EXERCISE DESCRIPTION:
Could you reproduce, from the records below, everything from the line with "https://www.aviacioncr.net/foto/?id=91237" down to the line with "e incluir el número de", keeping both of those lines and changing nothing?
START DATA FOR THIS TASK
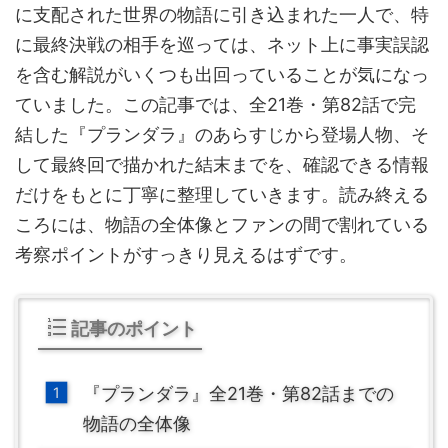
に支配された世界の物語に引き込まれた一人で、特
に最終決戦の相手を巡っては、ネット上に事実誤認
を含む解説がいくつも出回っていることが気になっ
ていました。この記事では、全21巻・第82話で完
結した『プランダラ』のあらすじから登場人物、そ
して最終回で描かれた結末までを、確認できる情報
だけをもとに丁寧に整理していきます。読み終える
ころには、物語の全体像とファンの間で割れている
考察ポイントがすっきり見えるはずです。
記事のポイント
『プランダラ』全21巻・第82話までの
物語の全体像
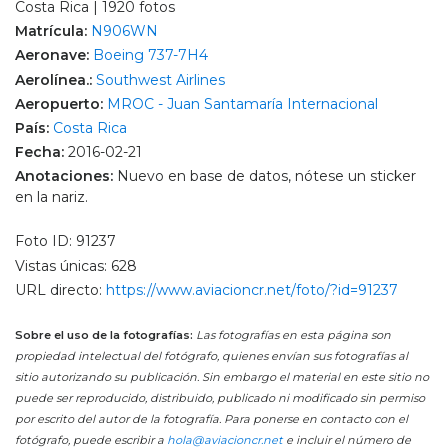
Costa Rica | 1920 fotos
Matrícula:
N906WN
Aeronave:
Boeing 737-7H4
Aerolínea.:
Southwest Airlines
Aeropuerto:
MROC - Juan Santamaría Internacional
País:
Costa Rica
Fecha:
2016-02-21
Anotaciones:
Nuevo en base de datos, nótese un sticker
en la nariz.
Foto ID: 91237
Vistas únicas: 628
URL directo:
https://www.aviacioncr.net/foto/?id=91237
Sobre el uso de la fotografías:
Las fotografías en esta página son
propiedad intelectual del fotógrafo, quienes envían sus fotografías al
sitio autorizando su publicación. Sin embargo el material en este sitio no
puede ser reproducido, distribuido, publicado ni modificado sin permiso
por escrito del autor de la fotografía. Para ponerse en contacto con el
fotógrafo, puede escribir a
hola@aviacioncr.net
e incluir el número de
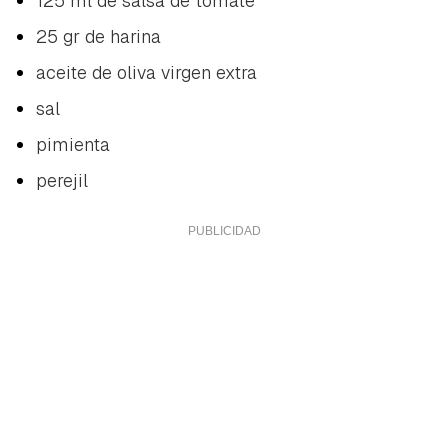
125 ml de salsa de tomate
25 gr de harina
aceite de oliva virgen extra
sal
pimienta
perejil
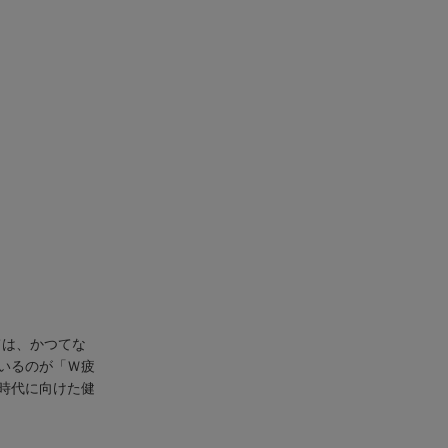
ては、かつてな
いるのが「Ｗ疲
時代に向けた健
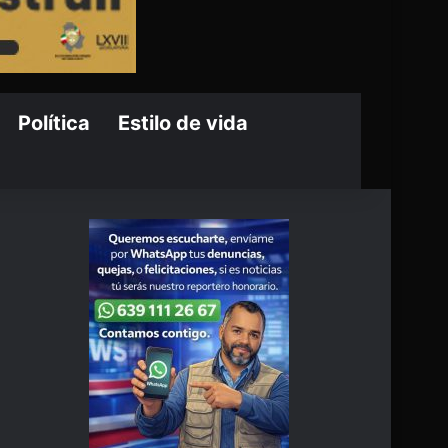
Política
Estilo de vida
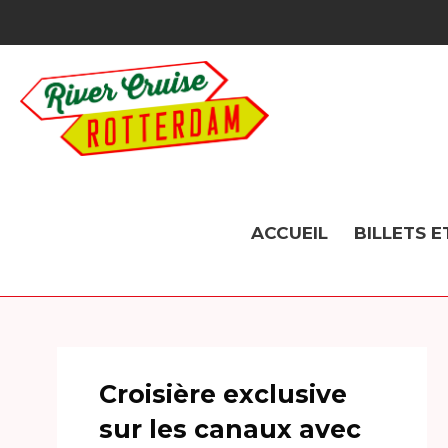
ACCUEIL
BILLETS E
Croisière exclusive
sur les canaux avec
END DATA FOR THIS TASK
SOLUTION FOR THIS PROBLEM:
https://www.aviacioncr.net/foto/?id=91237
Sobre el uso de la fotografías:
Las fotografías en esta página son
propiedad intelectual del fotógrafo, quienes envían sus fotografías al
sitio autorizando su publicación. Sin embargo el material en este sitio no
puede ser reproducido, distribuido, publicado ni modificado sin permiso
por escrito del autor de la fotografía. Para ponerse en contacto con el
fotógrafo, puede escribir a
hola@aviacioncr.net
e incluir el número de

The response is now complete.